Problems to solve
a: Can you rewrite the paragraph in the interview about the collaged paintings that begins "I spent months searching" as a short list, keeping its main facts?
b: Would you resume the interview about the collaged paintings after its final sentence and carry it on from there?

Document passage
= = = = = = =

I spent months searching through films, online image archives and backwoods/survivalist books and magazines, looking for the right figures and landscapes. I wanted to reference past painting and contemporary cinema, “serious” prepper literature and recent fiction. I sorted and refined until I had a body of images to work with and then set about creating collages in Photoshop. For this series I would have produced over a hundred from which I eventually painted a dozen. In painting those few I tried to harmonise the different sources and yet let it remain evident that these were collaged from paintings, photographs, film stills and drawings.
CBP: There are different tonalities within these paintings; mediative ambience, something reflective and resilient of the workers and something of muted violence. Perhaps there is a combination of documentary, the stoicism of American Gothic the painting by Grant Wood and American Gothic horror cinema like The Texas Chainsaw Massacre. Are these mixed references and tonalities something you are exploring in your work?
GR: It is and it comes from the diversity of sources. The Wordsworthian, pastoral English landscapes are romantic and describe worthy labour – the benefits of rural over urban. Then there is something more ominous, especially after Waco, Jonestown, the Unabomber and cabin horror cinema, about communes in the Americas. Even the more Woodstockian feel to some of the imagery seems compromised by some Hollywood depictions of US counterculture. And then the Soviet Social realist images lend a mock, and mocking, heroism. The fact that these were sourced and collaged was important, not only to acknowledge my naivety, but also that of the proponents of these past potential futures.
As paintings, of course, I also wanted to nod to their collaged origin. I appreciated the clear collage of Dexter Dalwood and the odd scaling of Neo Rauch. The choices made in how to render areas were partly inspired by the variety of the source material I was referring to. The different types of colour, light and aesthetic properties due to print quality, recording quality or the deterioration of certain forms of media over time and through reproduction, were synthesised in the paintings. As noted by Matt Price, the “practice is bound up with the history of media, of audio-visual culture and technology… of recent history, of its recording and documentation, and, in the process, of modernity itself. For those born before the explosion in digital technology of the 1990s, the visual culture of the analogue world is now something that evokes curiosity as well as nostalgia – VHS, 16mm, Super 8, old offset printing presses and so forth each tell us about the nature of the world at the moment they were the latest technologies. Every generation looks at the people of the past through the visual culture that was current to that time.”

= = = = = = =

Recorded information
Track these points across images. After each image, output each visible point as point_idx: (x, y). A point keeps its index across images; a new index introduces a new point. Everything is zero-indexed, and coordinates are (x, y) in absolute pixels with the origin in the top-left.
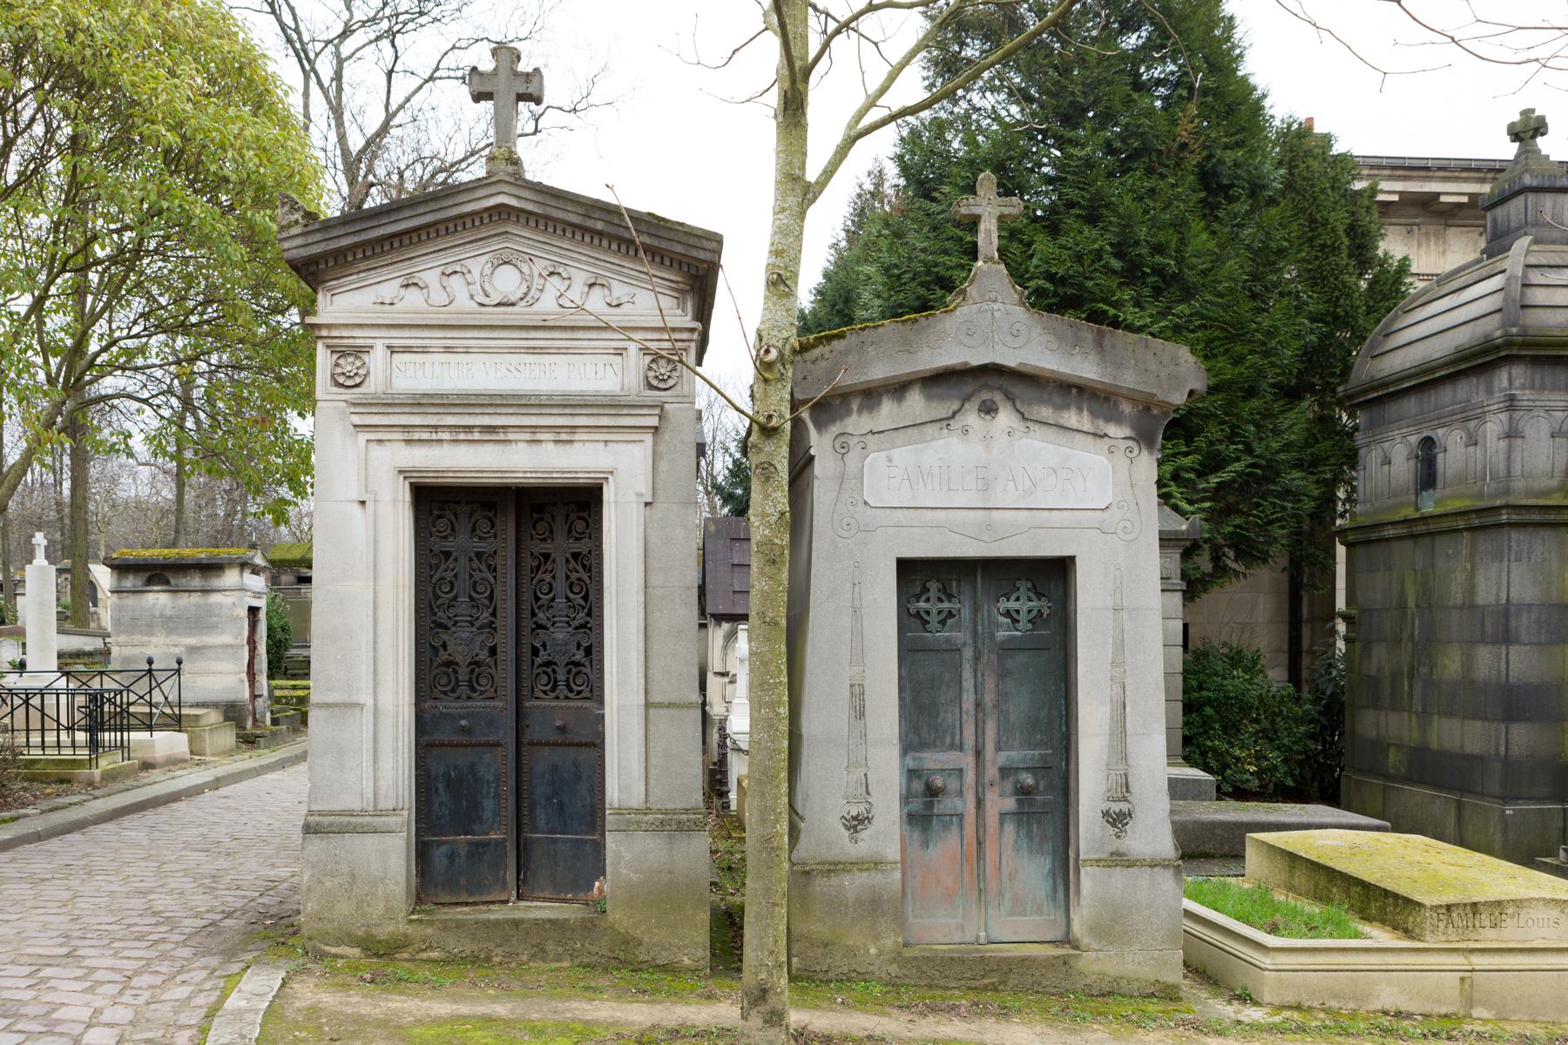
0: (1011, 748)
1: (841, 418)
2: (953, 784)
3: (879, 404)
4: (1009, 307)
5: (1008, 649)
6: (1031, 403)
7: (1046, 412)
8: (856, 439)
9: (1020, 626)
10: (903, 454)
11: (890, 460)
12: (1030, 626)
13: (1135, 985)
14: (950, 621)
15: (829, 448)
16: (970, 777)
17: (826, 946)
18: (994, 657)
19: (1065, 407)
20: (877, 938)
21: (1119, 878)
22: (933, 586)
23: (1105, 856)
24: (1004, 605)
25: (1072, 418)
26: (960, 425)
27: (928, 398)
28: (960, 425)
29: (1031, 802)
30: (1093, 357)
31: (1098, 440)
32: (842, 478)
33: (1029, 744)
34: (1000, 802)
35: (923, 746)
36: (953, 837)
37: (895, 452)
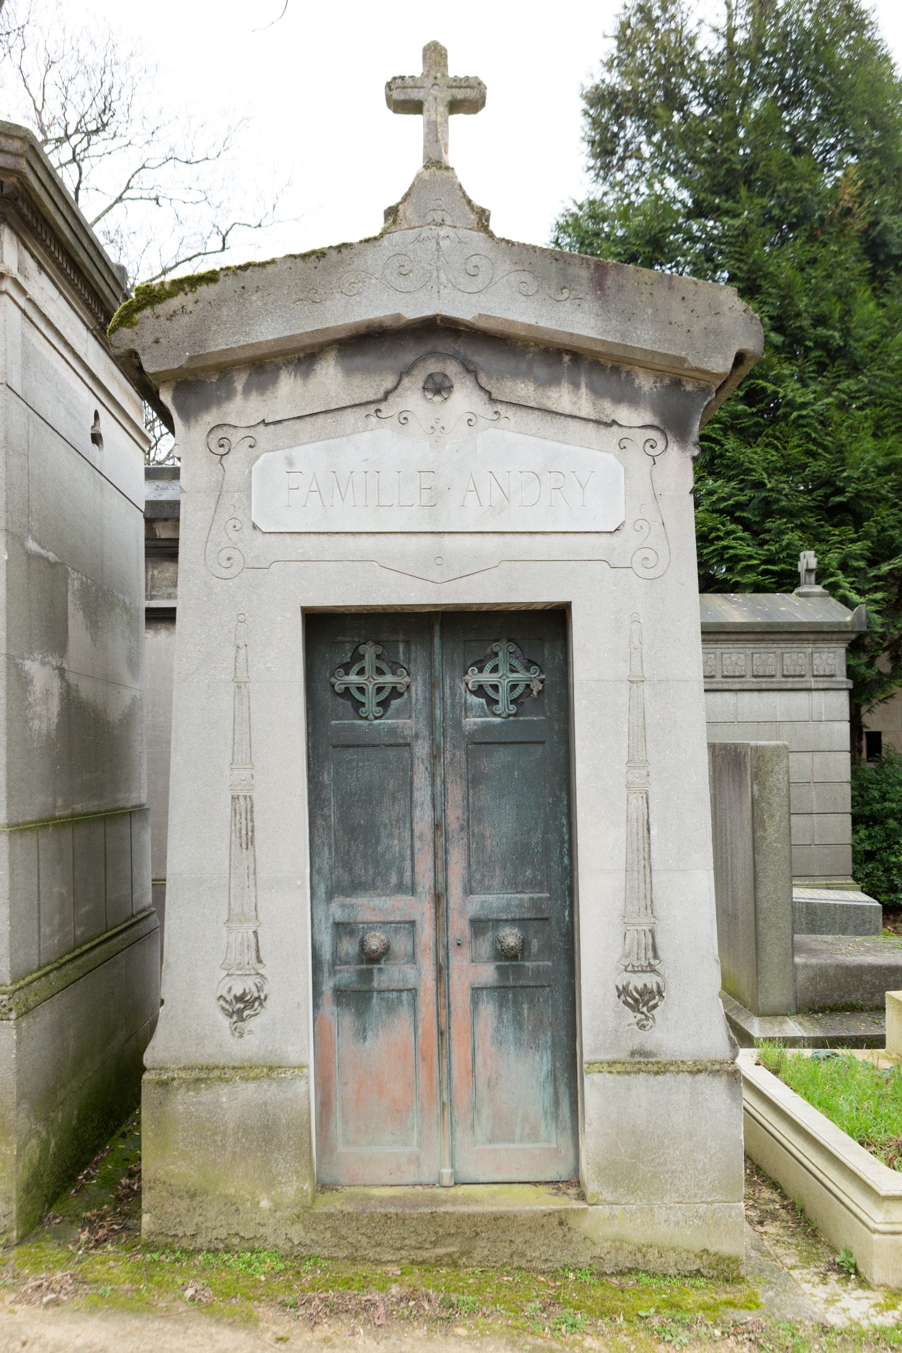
0: (488, 890)
1: (219, 402)
2: (400, 944)
3: (275, 380)
4: (463, 233)
5: (482, 742)
6: (501, 377)
7: (524, 390)
8: (242, 433)
9: (500, 708)
10: (311, 454)
11: (290, 463)
12: (513, 709)
13: (672, 1257)
14: (395, 703)
15: (201, 447)
16: (426, 933)
17: (193, 1196)
18: (460, 755)
19: (553, 381)
20: (271, 1183)
21: (642, 1088)
22: (369, 652)
23: (623, 1056)
24: (474, 677)
25: (563, 398)
26: (395, 411)
27: (348, 372)
28: (395, 411)
29: (519, 971)
30: (590, 304)
31: (603, 430)
32: (220, 492)
33: (514, 885)
34: (473, 970)
35: (356, 887)
36: (402, 1024)
37: (298, 452)
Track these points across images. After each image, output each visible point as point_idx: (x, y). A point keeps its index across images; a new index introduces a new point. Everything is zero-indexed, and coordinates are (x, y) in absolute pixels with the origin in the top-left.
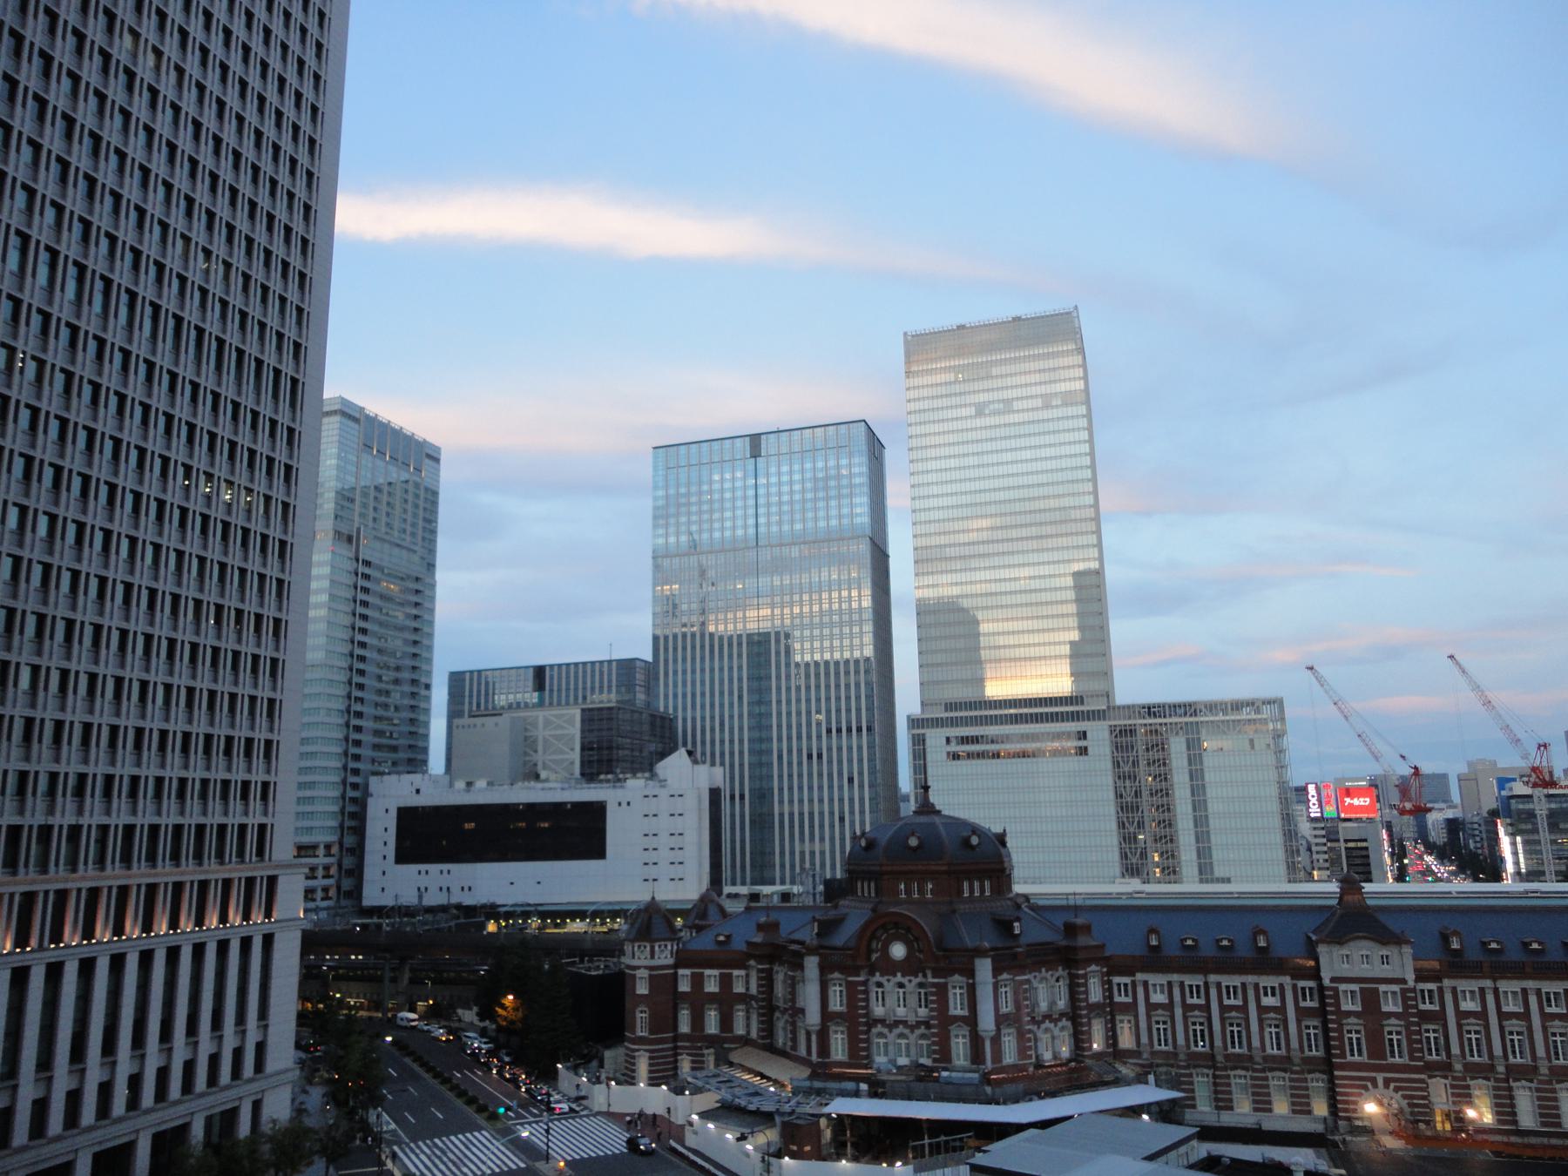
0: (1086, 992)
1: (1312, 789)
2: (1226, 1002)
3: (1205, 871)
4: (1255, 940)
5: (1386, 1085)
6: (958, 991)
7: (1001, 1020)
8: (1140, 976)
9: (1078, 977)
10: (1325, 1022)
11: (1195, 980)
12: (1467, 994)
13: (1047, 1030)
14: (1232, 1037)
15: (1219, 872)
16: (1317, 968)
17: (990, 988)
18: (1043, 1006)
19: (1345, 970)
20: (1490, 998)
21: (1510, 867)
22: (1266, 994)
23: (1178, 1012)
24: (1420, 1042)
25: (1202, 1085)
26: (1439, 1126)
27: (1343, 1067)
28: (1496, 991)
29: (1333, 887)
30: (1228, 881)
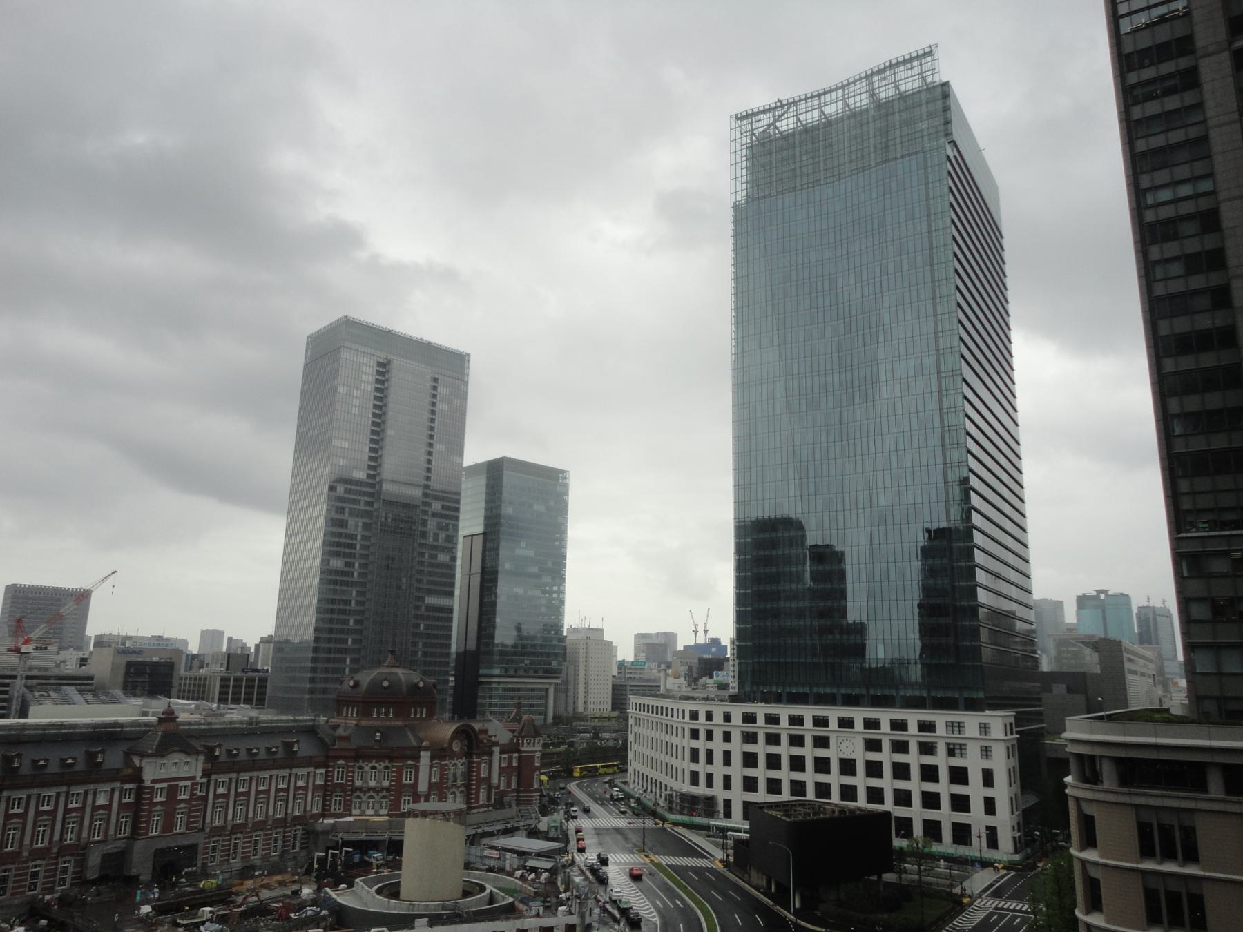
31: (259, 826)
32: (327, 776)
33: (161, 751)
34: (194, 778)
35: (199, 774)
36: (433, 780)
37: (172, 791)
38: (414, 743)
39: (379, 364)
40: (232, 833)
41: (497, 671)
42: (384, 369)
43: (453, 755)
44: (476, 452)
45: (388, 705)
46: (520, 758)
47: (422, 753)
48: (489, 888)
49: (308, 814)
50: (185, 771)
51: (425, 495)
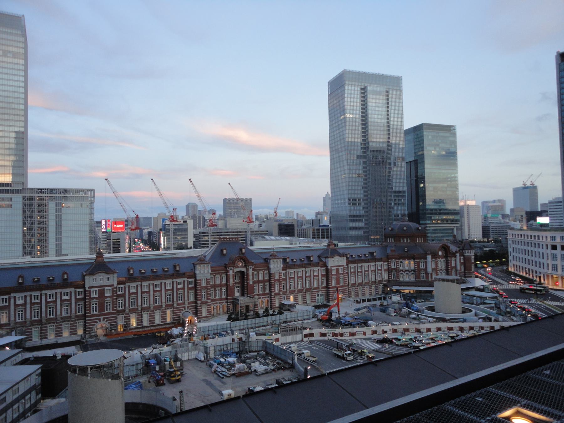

= = = = = = =

Responses by task
a:
- Spent months searching films, online image archives, and backwoods/survivalist books and magazines for the right figures and landscapes.
- Aimed to reference past painting, contemporary cinema, "serious" prepper literature, and recent fiction.
- Sorted and refined the material into a body of images, then made collages from it in Photoshop.
- Produced over a hundred collages for the series and eventually painted a dozen of them.
- In painting, tried to harmonize the different sources while keeping it evident that they were collaged from paintings, photographs, film stills, and drawings.

b:
CBP: The gaze of your subjects is often averted, they are quietly absorbed in their work, heightening the ambiguities of interpretation. Are you selecting and depicting the subject viewpoints with this regard?
GR: I had been looking a lot at Jeff Wall, and he talks about Michael Fried’s distinction between absorption and theatricality in late 18C painting: he talks about the different relationships between figures in pictures and their spectators. Fried identifies an absorptive mode, exemplified by painters like Chardin, in which figures are immersed in their own world and activities and display no awareness of the construct of the picture and the necessary presence of the viewer, and the theatrical mode which was just the opposite. In absorptive pictures we are looking at figures who appear not to be acting out their world only being in it.
To some extent there is a parallel here with photography and film. In their typical context the cinema is generally more theatrical and photography usually more absorptive. In exploiting a cinematic sensibility and sourcing from photography, I had, in past works, tried to cultivate an unsettling detachment, as the paintings oscillated between absorption and theatricality, but in this series, I found myself drawn more to the absorptive mode – I wanted the figures to ignore me… to allow me to just document them.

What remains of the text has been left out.